What Is the Budget “Trigger”?

February 25, 2009

Many aspects of the budget agreement signed by Governor Schwarzenegger last week have left many of our readers scratching their heads in astonishment. But judging by the volume of questions we’ve been getting, none is more perplexing than the “trigger” provision included in Assembly Bill X3 16. Under the trigger provision, some elements of the budget package – including half of the increase in personal income tax rates as well as certain cuts to Medi-Cal, IHSS, higher education, and other programs – will be prevented, or “triggered off,” only if a certain condition is met.

What is the condition? California must receive at least $10 billion from the federal economic recovery bill signed by President Obama on February 17. If we do, the cuts and the extra tax increase go away. So, what’s the problem? Aren’t we supposed to receive a mountain of cash from the feds? Well, yes, but the state can’t count just any federal dollars toward the $10 billion threshold. Instead, they must be federal dollars that can replace state General Fund dollars and thereby help further reduce state spending by June 30, 2010.

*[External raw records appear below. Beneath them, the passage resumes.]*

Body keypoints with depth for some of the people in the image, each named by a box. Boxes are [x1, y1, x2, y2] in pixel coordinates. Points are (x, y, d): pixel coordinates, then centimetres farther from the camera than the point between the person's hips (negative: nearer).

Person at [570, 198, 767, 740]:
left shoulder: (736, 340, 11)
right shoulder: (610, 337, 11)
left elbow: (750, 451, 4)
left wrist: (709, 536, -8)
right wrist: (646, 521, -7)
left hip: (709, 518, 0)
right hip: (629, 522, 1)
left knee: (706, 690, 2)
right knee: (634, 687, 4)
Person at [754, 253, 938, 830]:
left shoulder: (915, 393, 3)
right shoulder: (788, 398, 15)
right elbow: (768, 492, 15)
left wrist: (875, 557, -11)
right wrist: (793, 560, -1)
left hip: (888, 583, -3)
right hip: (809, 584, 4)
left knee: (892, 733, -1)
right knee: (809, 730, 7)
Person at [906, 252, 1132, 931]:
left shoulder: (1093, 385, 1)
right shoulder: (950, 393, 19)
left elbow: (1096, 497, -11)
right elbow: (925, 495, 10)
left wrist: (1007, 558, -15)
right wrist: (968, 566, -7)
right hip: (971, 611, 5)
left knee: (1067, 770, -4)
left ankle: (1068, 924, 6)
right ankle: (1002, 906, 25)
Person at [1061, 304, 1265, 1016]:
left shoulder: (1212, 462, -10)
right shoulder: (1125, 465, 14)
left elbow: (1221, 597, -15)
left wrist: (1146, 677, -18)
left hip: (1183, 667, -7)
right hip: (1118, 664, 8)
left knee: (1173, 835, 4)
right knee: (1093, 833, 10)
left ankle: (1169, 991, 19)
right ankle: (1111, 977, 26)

This is a relatively high bar to clear, but estimates from our friends at the Center on Budget and Policy Priorities suggest that California will receive much more than $10 billion in the kind of flexible federal funds needed to meet the threshold – if state officials seek opportunities to achieve that level. Unfortunately, the initial response from the Department of Finance is disappointing. The DOF estimates that California will receive only $7.9 billion – more than $2 billion shy of the threshold. DOF officials haven’t released their methodology yet, so it’s not clear how they got to their figure.

The DOF doesn’t have the final word, though. The DOF director, along with the state Treasurer, jointly must make a final determination by April 1. The CBP will release its own analysis in the coming days. Stay tuned.

– Scott Graves


Legislature Passes Budget

February 19, 2009

The Legislature passed the budget agreement this morning, and CBP staff have been busy updating this analysis of the budget agreement. In case you missed it, CBP Executive Director Jean Ross was interviewed about the budget agreement this morning on KQED’s Forum program.

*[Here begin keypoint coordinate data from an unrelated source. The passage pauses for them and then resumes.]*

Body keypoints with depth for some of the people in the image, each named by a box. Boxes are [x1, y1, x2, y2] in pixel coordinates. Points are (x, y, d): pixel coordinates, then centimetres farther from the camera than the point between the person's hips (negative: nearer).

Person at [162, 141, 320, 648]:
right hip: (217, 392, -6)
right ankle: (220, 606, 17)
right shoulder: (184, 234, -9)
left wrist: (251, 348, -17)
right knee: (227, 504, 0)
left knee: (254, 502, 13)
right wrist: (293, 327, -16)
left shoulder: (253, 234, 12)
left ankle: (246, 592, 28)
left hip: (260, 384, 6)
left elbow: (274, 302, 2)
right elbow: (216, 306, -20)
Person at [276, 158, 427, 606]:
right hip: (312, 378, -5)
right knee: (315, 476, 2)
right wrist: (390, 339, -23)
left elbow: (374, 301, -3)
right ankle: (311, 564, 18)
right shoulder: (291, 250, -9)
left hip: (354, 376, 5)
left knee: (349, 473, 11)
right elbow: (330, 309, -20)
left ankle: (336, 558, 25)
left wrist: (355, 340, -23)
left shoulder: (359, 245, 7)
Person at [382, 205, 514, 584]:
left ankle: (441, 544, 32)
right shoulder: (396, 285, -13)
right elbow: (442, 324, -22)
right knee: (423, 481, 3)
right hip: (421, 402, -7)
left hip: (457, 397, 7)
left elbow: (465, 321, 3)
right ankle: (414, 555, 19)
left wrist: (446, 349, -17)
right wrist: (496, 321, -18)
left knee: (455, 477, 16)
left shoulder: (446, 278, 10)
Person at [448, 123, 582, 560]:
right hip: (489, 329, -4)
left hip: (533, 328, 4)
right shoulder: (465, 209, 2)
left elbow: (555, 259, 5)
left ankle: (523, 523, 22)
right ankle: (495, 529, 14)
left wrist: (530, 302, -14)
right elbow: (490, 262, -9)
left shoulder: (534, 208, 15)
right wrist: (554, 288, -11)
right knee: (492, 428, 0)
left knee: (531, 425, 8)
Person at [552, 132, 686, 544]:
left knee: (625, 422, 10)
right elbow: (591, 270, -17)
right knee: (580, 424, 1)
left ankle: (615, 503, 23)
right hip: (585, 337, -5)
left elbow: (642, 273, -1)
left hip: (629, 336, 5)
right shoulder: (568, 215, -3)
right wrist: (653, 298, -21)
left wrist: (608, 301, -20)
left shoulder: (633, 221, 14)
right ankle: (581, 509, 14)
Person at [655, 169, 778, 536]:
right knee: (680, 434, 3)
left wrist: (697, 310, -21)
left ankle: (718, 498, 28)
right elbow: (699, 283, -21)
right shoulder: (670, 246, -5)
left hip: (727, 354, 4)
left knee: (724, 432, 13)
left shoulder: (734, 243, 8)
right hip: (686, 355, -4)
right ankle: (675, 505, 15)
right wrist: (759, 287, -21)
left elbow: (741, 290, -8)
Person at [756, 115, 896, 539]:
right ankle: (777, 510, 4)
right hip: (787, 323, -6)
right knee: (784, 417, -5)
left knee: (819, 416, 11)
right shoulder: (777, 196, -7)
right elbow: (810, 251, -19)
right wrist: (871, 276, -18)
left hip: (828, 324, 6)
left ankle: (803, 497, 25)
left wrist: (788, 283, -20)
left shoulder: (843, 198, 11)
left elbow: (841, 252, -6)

Jean Ross said on Forum, “I think what we’re most concerned about at this point in time are the massive corporate tax cuts that come on the back end of this spending plan. And when you put those together with the spending cap…we’re seeing a recipe for deep cuts not only this year and next year, but into the future for California.”

– Lisa Gardiner


Apocalypse Now?

February 18, 2009

My favorite economist, Paul Krugman, has called on the nation to pay heed to the debate over California’s worsening budget crisis. Since Saturday, lawmakers have struggled to find the required two-thirds vote needed to pass the tax increases included as part of a proposed plan to close the gap in the budget for the remainder of the current and upcoming budget years. The package under consideration includes deep spending cuts and a measure that, if approved by the voters, would sharply limit future spending. The package also includes massive corporate tax reductions that, when fully implemented, will reduce state revenue collections by more than $1.5 billion.

This change, while the most costly, is only one of several “sweeteners” added with the goal of rounding up the votes necessary to ensure passage of the total package. Others include a tax credit for homebuyers that is restricted to never-before-occupied residences, leading some to christen it the “developer bailout” bill.  Other provisions would eliminate large commercial vehicles from the increase in Vehicle License Fees (VLF),  while another would allow rental car companies to pass on the cost of the higher VLF directly to consumers as an “add on” on top of advertised rental rates.

If this year’s budget negotiations don’t increase public support for reducing the vote requirement for approval of a budget and tax increases, it is not clear what will.